Ispirandosi alle parole di Jean-Paul Sartre (Ho attraversato mari, ho lasciato dietro di me città, ho seguito le sorgenti dei fiumi e mi sono immerso nelle foreste), l’architetto romano continua: “Il percorso di andata è come un addentrarsi in una foresta svelata solo dal controluce, ed è ispirata dal mondo antico delle miniature. Un omaggio al mondo orientale, in cui la prospettiva non ha un’importanza centrale, ma tende invece a scomparire per lasciare spazio al disegno e alle forme”.
«Ho sceso le scale, ho remato con il proprietario della casa con le torce e ho vagato attraverso una foresta di pilastri, parte dei quali era sommersa dall’acqua».
Pierre Gilles, primo ingresso nella Cisterna, 1500
Da Italo Calvino invece la conferma dell’idea del racconto; qui concepita come un itinerario, quasi un’Odissea, un viaggio di andata e ritorno tra Oriente e Occidente dove le colonne con le teste di Medusa rappresentano la fine dell’andata e l’inizio del ritorno, che sembrano rappresentare simbolicamente il fluire della vita.
L’acqua è la costante che si estende nella Cisterna, sempre presente per tutto il viaggio. Uno specchio ricorrente, che disegna i profili in chiaroscuro all’andata e il profilo architettonico al ritorno. Solo in un momento sporadico del viaggio, la luce delle colonne si dissolve per lasciare spazio a una nuova luce che svela, radente, la superficie irregolare dei pavimenti originari e le basi di tutte le colonne. In alto, solo poca luce riflessa raggiunge le volte.
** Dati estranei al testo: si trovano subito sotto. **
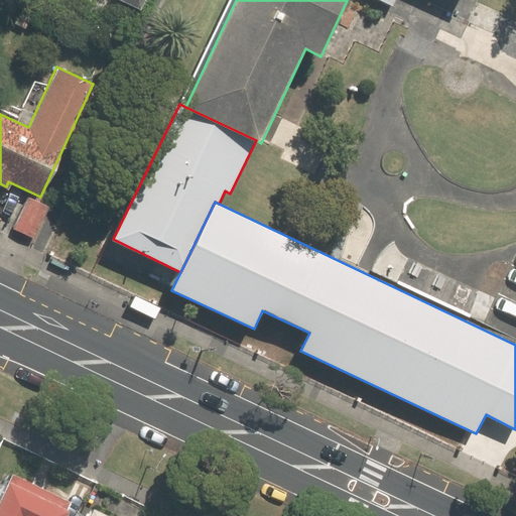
[(0,515),(58,515),(66,504),(7,477),(0,491),(0,515)]
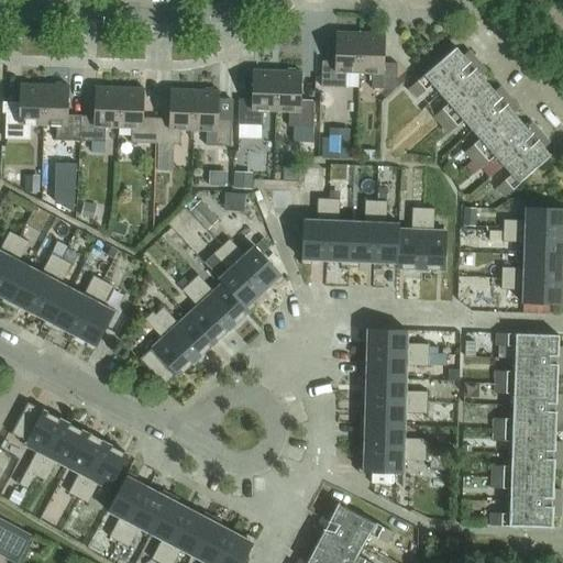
[(360,74),(361,33),(337,33),(335,62),(322,62),(322,87),(346,88),(346,73),(360,74)]
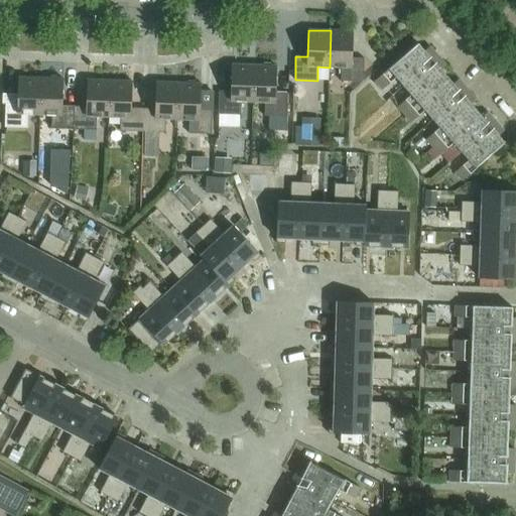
[(364,81),(365,58),(353,58),(354,31),(331,30),(330,68),(342,68),(341,82),(362,82),(364,81)]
A metà percorso e in maniera inattesa e suggestiva il luogo sommerso si tinge delle atmosfere caratteristiche della Turchia, trascolorando da acquamarina ad ambra seguendo le voluttà della zultanite, la gemma anatolica che cambia il suo colore con la luce.
«Il camminare presuppone che a ogni passo il mondo cambi in qualche suo aspetto e pure che qualcosa cambi in noi».
Italo Calvino
Adriano Caputo, infine, torna a porre l’accento del progetto sul concetto di intrico e di selva, qui quasi labirintica nella sua struttura architetturale: “La Cisterna può essere paragonata a una foresta di palude… dove tutti sensi vengono sollecitati e dove riflessioni e sonorità d’acqua convivono… un viaggio immersivo che coinvolge i sensi e la mente; un’esperienza unica che ne fa uno dei luoghi più frequentati al mondo”.